(Host) A well-known Manchester restaurant was sold at auction Tuesday.
The Harvest Grille – formerly "The Quality Restaurant" – went for a high bid of $220,000, plus unpaid taxes.
The sale attracted an audience, as VPR’s Susan Keese reports.
(Keese) Five potential buyers paid the $10,000 deposit necessary to actually bid in the auction.
But dozens more turned out to watch. Some were in commercial real estate. Many were former patrons and employees of the much-loved Main Street eatery, which has been closed for about a year as the foreclosure process inched forward.
The scenario has played out in many towns. Foreclosure filings are still rising in Vermont. State statistics for the first half of 2010 show a seven and a half percent increase over last year.
Patrick Monroe says it’s a shame. He spent a lot of time at The Quality in the 80’s. It was owned then by Wayne Bell, a current Manchester selectboard member.
(Monroe) "There used to be a group of us who would meet in here, start the day and have coffee. Friday after work it was a gathering place for the whole town."
(Keese) Jill Kiernan, who brought her son, used to come with her grandmother. They’d sit in booths and order a chicken salad plate, called a ‘Humpty Dumpty.’
(Kiernan) "I love this place. I hope whoever gets it brings it back."
(Keese) Manchester banker Jim Comar literally grew up here. His grandmother started the restaurant in 1920. The family sold it in 1975 for $95,000.

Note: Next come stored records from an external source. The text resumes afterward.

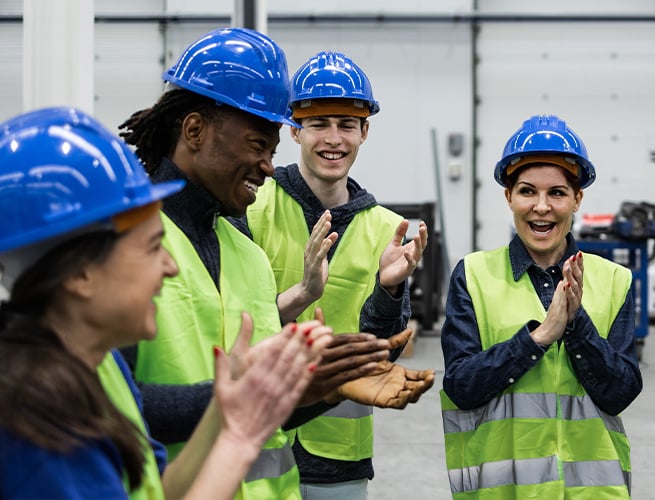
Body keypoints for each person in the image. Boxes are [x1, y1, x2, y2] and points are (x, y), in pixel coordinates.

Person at [117, 28, 431, 499]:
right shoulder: (123, 245)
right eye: (256, 146)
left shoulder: (244, 254)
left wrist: (327, 388)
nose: (267, 166)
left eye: (270, 152)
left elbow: (266, 414)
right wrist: (252, 392)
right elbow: (105, 403)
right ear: (195, 130)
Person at [0, 106, 328, 499]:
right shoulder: (39, 420)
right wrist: (238, 438)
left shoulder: (100, 368)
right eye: (154, 246)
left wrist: (230, 411)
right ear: (79, 273)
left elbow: (157, 490)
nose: (172, 266)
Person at [235, 50, 432, 499]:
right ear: (294, 129)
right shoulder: (251, 205)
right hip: (256, 439)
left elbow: (384, 352)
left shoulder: (387, 228)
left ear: (365, 131)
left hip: (338, 454)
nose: (333, 139)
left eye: (346, 125)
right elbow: (229, 324)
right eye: (319, 124)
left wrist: (389, 290)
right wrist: (302, 293)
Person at [440, 114, 642, 498]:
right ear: (509, 197)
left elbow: (621, 392)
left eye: (558, 193)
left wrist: (577, 325)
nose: (541, 207)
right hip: (503, 490)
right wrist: (539, 338)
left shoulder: (615, 280)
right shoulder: (473, 274)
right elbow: (461, 387)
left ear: (577, 199)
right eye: (528, 191)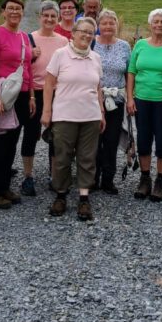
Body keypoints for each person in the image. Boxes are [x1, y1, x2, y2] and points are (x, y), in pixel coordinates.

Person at [42, 18, 105, 221]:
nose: (87, 35)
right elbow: (49, 84)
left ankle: (84, 198)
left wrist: (101, 112)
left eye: (91, 32)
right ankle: (61, 195)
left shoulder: (96, 58)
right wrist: (47, 111)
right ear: (74, 33)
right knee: (62, 157)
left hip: (90, 116)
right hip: (64, 115)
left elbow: (98, 88)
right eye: (83, 31)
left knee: (87, 158)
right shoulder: (61, 54)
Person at [0, 0, 36, 209]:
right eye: (11, 8)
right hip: (2, 96)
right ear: (3, 12)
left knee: (12, 142)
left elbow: (28, 68)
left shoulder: (23, 37)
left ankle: (3, 185)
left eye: (18, 9)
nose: (15, 12)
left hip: (20, 96)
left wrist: (31, 96)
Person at [127, 9, 162, 201]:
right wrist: (130, 97)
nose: (159, 25)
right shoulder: (140, 45)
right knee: (143, 140)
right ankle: (144, 179)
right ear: (150, 24)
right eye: (156, 21)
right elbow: (131, 71)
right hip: (141, 100)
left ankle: (160, 180)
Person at [20, 0, 68, 195]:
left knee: (56, 136)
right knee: (31, 134)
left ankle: (54, 175)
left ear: (58, 18)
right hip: (34, 93)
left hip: (57, 93)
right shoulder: (29, 38)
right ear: (39, 17)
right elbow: (22, 66)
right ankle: (28, 176)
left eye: (53, 16)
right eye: (45, 15)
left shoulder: (63, 42)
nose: (49, 19)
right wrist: (30, 55)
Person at [94, 10, 131, 194]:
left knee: (111, 140)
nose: (108, 26)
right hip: (93, 100)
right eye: (104, 23)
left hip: (116, 100)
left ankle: (108, 179)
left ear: (116, 25)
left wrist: (130, 97)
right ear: (98, 25)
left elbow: (129, 73)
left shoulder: (124, 46)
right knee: (94, 140)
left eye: (112, 23)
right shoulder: (91, 43)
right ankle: (92, 177)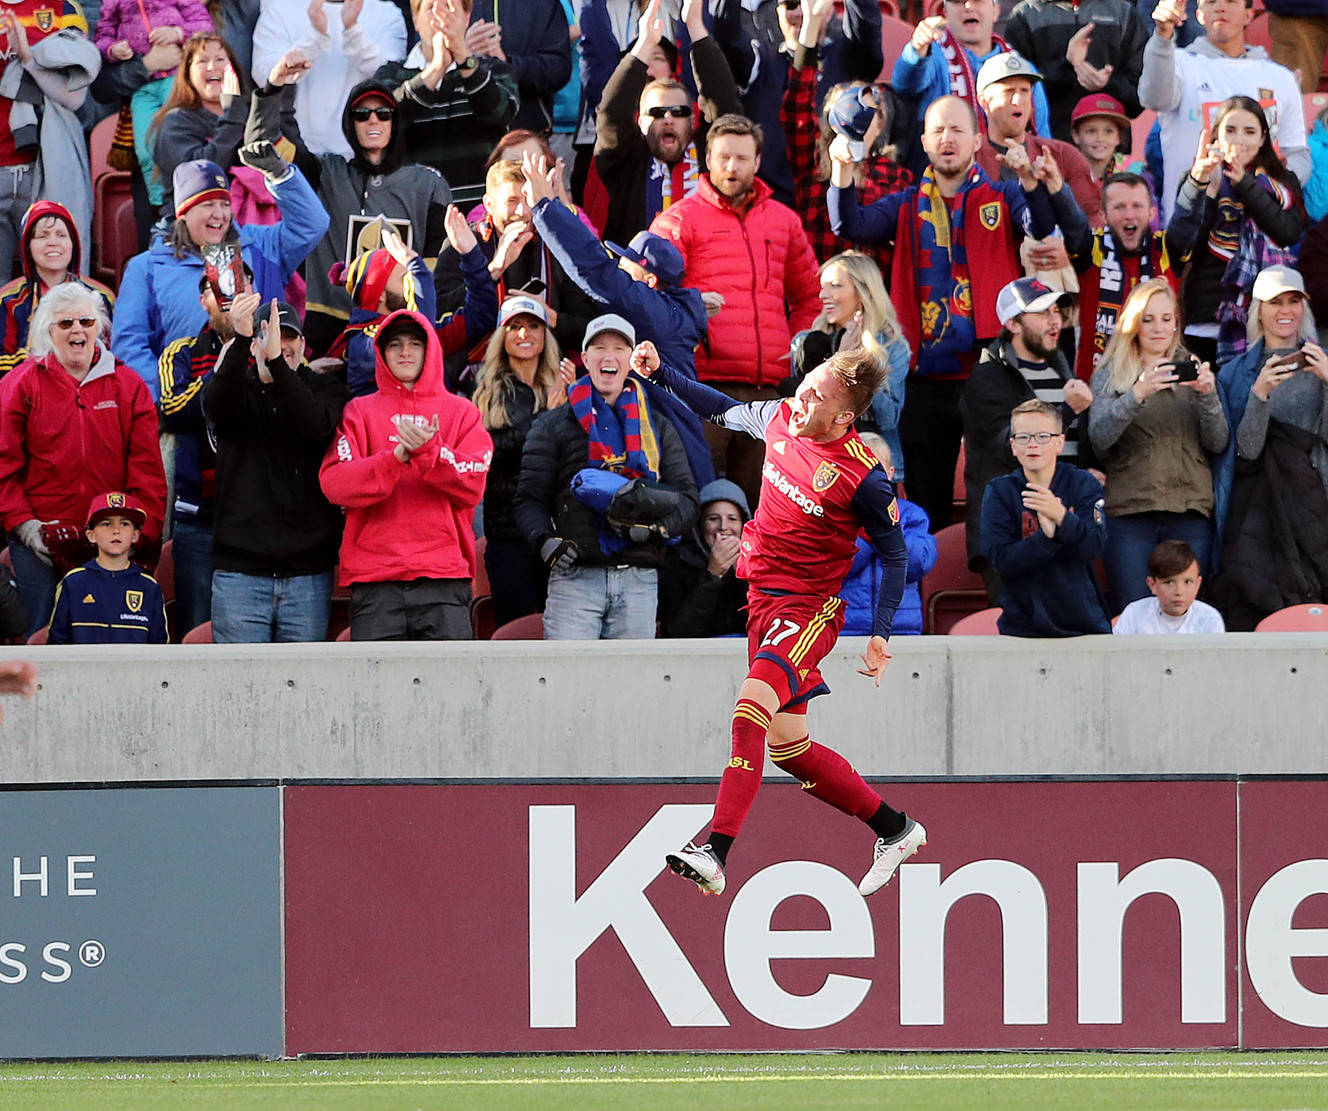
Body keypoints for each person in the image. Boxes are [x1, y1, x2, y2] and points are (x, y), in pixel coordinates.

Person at [638, 341, 924, 900]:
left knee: (750, 710)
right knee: (790, 748)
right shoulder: (781, 417)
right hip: (763, 601)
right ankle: (894, 828)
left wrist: (881, 633)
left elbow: (895, 554)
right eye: (809, 380)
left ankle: (715, 851)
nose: (803, 394)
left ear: (844, 415)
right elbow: (718, 407)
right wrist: (660, 373)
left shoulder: (863, 478)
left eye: (818, 394)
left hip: (806, 610)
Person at [828, 94, 1085, 535]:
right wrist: (842, 168)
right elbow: (850, 226)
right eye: (938, 131)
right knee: (926, 500)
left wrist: (1026, 179)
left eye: (958, 130)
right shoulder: (905, 204)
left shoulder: (1001, 195)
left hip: (990, 370)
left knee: (999, 486)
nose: (948, 139)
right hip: (923, 375)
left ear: (977, 140)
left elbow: (1040, 227)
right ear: (924, 142)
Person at [650, 113, 822, 503]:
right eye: (724, 157)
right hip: (704, 387)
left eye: (742, 158)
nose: (732, 167)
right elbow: (653, 295)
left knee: (764, 505)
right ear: (707, 158)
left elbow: (812, 295)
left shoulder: (785, 222)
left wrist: (794, 347)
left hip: (769, 393)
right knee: (696, 498)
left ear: (758, 162)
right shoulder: (679, 220)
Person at [512, 313, 699, 639]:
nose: (608, 356)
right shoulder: (553, 424)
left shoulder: (658, 426)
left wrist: (657, 530)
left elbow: (688, 498)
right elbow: (529, 499)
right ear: (584, 359)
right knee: (567, 682)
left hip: (639, 579)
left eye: (619, 347)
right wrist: (544, 542)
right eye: (598, 347)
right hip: (575, 579)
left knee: (631, 687)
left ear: (632, 360)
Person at [0, 283, 167, 636]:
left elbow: (148, 473)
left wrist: (136, 534)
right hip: (41, 539)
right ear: (48, 330)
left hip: (110, 542)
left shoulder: (129, 385)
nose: (78, 330)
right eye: (66, 324)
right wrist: (25, 525)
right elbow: (4, 464)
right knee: (39, 639)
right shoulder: (20, 384)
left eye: (87, 321)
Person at [246, 72, 454, 355]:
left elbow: (435, 266)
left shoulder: (429, 184)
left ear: (395, 122)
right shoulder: (326, 172)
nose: (373, 120)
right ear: (349, 123)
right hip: (327, 332)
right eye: (361, 114)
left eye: (383, 113)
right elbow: (265, 145)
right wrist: (274, 86)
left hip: (400, 331)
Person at [320, 309, 492, 640]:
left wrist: (431, 453)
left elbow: (474, 483)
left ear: (431, 351)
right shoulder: (358, 411)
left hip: (443, 578)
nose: (405, 352)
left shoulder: (462, 411)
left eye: (415, 343)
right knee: (376, 692)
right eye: (395, 344)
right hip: (375, 582)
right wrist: (394, 459)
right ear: (381, 353)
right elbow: (334, 483)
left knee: (449, 688)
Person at [112, 149, 330, 397]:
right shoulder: (147, 267)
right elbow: (130, 343)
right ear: (183, 213)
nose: (219, 214)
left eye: (225, 204)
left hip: (262, 398)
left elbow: (313, 225)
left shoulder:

(Comar) "It was more of a casual restaurant sort of an environment – square tables and wooden chairs and it was very neat and clean and presentable."
(Keese) He says the menu was uncomplicated, but good enough for Sunday dinner.
(Comar) "Hot turkey sandwiches and roast pork and lobster tail and turkey, those kinds of things. It was good. Yeah."
(Keese) When the bidders assembled, Manchester auctioneer Eric Nathan began.
(Nathan) "This is an auction today which is a judicial foreclosure, ordered by the Bennington Superior Court. And what I’d like to know now is what would somebody pay for. How much? Put a bid on it somebody we’re here to sell it. Somebody bid 300,000. Somebody bid 200,000 then. What would somebody pay?" (Woman) "$10,000."
(Keese) Nathan tabled the offer and worked the bidding up.
(Nathan) "The bid is then 220,000 once; 220,000 twice. And it is two hundred and twenty thousand. Thank you so much." (Applause)
(Keese) The winner is Michael Schozer of Winhall. He says his wife wants to open an art gallery in part of the building. He’ll also rent space out, maybe to a small eatery.
Eric Nathan, the auctioneer, says the region’s commercial health isn’t that bad, though certain sectors are having problems. He says he’s sold several inns, motels and restaurants recently.
(Nathan) "And – they sell at auction, I mean we do sell them. And there really is a bright side of this in my view. And that is that with the adjustment in pricing, and it’s not uncommon for an auction to actually determine what that might be. It affords an opportunity for somebody to come in and buy it at a price where they can have a manageable level of debt."
(Keese) And Nathan says that will allow the business – and the economy — to move in the right direction.
For VPR News, I’m Susan Keese in Manchester.